# [EXTRAIT CITÉ]
En effet, dans le cas où plusieurs autorités publiques choisissent d’effectuer certaines de leurs missions de service public en ayant recours à une société qu’elles détiennent en commun, il est normalement exclu que l’une de ces autorités n’ayant qu’une participation minoritaire dans cette société exerce seule un contrôle déterminant sur les décisions de cette dernière. Exiger en pareille hypothèse que le contrôle exercé par une autorité publique soit individuel aurait pour effet d’imposer une mise en concurrence dans la plupart des cas où une telle autorité entendrait s’associer à une société détenue par d’autres autorités publiques en vue de lui attribuer la gestion d’un service public (voir, en ce sens, arrêt Coditel Brabant, précité, point 47).

# [LIGNES PRÉSENTÉES]
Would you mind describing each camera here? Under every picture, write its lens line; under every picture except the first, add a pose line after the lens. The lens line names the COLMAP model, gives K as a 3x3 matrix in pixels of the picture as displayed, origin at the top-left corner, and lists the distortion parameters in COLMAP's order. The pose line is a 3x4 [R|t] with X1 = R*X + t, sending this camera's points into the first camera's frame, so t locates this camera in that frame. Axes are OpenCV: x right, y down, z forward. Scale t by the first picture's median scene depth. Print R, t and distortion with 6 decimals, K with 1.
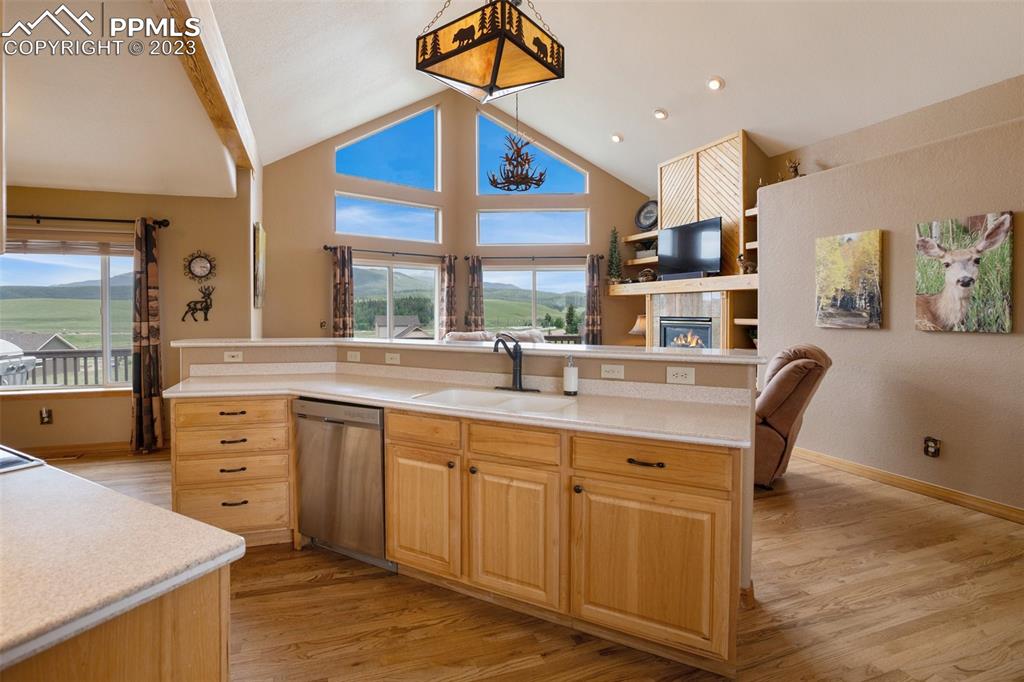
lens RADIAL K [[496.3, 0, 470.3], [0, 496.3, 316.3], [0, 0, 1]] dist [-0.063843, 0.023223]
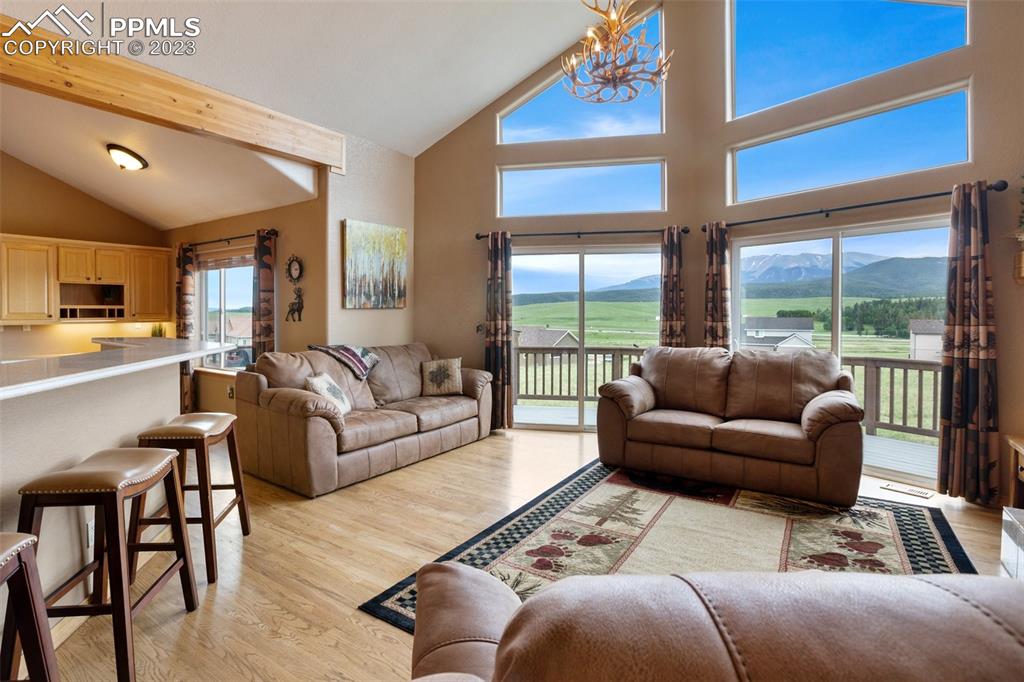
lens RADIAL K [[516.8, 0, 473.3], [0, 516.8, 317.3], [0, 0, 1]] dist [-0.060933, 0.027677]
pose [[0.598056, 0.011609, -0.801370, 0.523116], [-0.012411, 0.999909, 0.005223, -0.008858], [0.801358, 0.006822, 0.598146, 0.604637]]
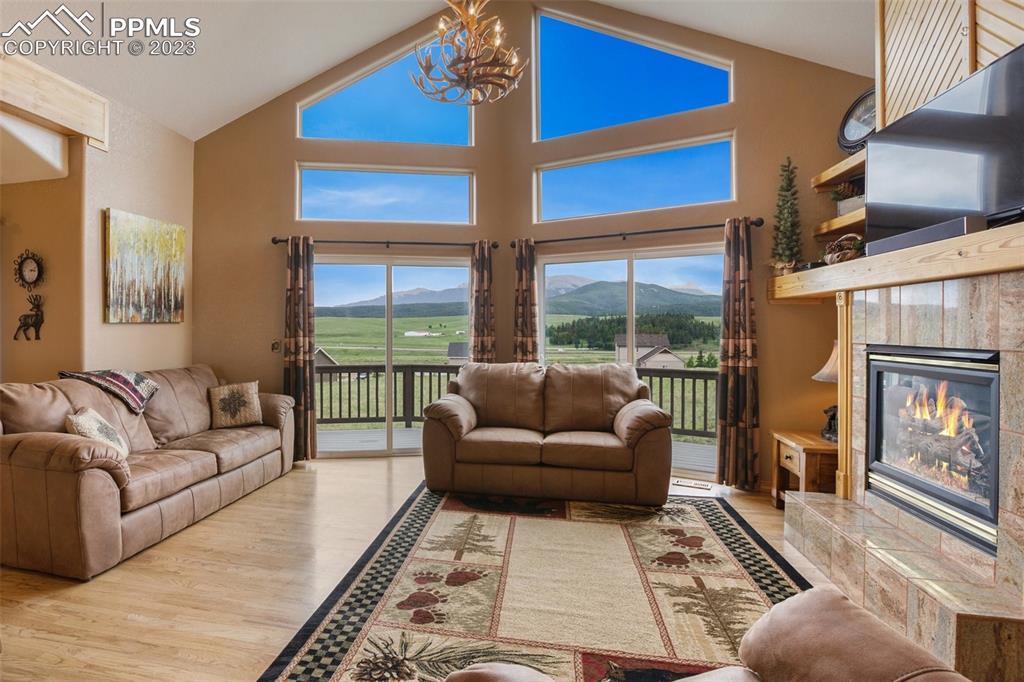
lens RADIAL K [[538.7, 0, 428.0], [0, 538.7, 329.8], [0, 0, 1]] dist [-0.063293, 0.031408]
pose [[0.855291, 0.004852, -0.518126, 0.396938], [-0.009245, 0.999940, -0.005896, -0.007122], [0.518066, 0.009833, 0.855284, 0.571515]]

--

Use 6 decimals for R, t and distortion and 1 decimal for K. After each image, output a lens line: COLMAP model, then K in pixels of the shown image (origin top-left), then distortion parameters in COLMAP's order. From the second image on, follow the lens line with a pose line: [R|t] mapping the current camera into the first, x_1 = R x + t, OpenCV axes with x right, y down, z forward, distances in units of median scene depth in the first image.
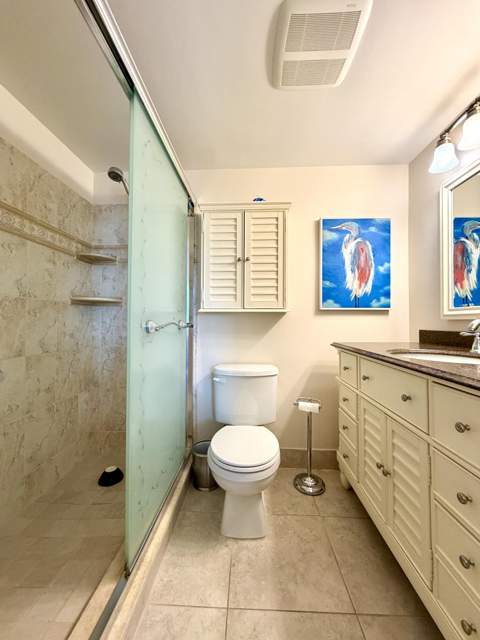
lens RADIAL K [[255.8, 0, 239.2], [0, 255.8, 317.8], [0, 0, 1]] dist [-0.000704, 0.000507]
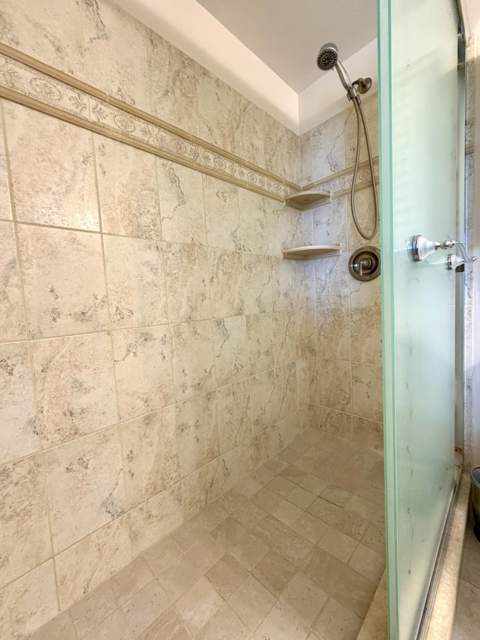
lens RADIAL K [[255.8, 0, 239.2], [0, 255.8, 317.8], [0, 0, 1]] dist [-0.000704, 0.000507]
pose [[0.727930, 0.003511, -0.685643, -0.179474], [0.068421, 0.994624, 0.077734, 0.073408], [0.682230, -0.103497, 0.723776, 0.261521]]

# [EXERCICE 1]
D'après l'extrait cité, quel effet aurait le fait d'exiger que le contrôle exercé par une autorité publique soit individuel ?
# [EXERCICE 2]
Reprenez l'extrait sur le contrôle des sociétés détenues en commun par des autorités publiques et poursuivez-le à partir de sa dernière phrase.
Les lignes présentées ne sont pas nécessaires.

# [RÉPONSE ATTENDUE 1]
Cela imposerait une mise en concurrence dans la plupart des cas où une autorité publique voudrait s'associer à une société détenue par d'autres autorités publiques pour lui attribuer la gestion d'un service public.

# [RÉPONSE ATTENDUE 2]
57

Un tel résultat ne serait pas conforme au système des règles communautaires en matière de marchés publics et de concessions. En effet, il est admis qu’une autorité publique a la possibilité d’accomplir les tâches d’intérêt public qui lui incombent par ses propres moyens, administratifs, techniques et autres, sans être obligée de faire appel à des entités externes n’appartenant pas à ses services (arrêts précités Stadt Halle et RPL Lochau, point 48; Coditel Brabant, point 48, et Commission/Allemagne, point 45).

58

Cette possibilité pour les autorités publiques de recourir à leurs propres moyens pour accomplir leurs missions de service public peut être exercée en collaboration avec d’autres autorités publiques (voir, en ce sens, arrêts du 19 avril 2007 , Asemfo, C-295/05, Rec. p. I-2999 , point 57, et Coditel Brabant, précité, point 49).

59

Il convient donc d’admettre que, dans le cas où plusieurs autorités publiques détiennent une société à laquelle elles confient l’accomplissement d’une de leurs missions de service public, le contrôle de ces autorités publiques sur cette société peut être exercé conjointement par ces dernières (voir, en ce sens, arrêt Coditel Brabant, précité, point 50).

60

S’agissant d’un organe collégial, la procédure utilisée pour la prise de décision, notamment le recours à la majorité, est sans incidence (voir arrêt Coditel Brabant, précité, point 51).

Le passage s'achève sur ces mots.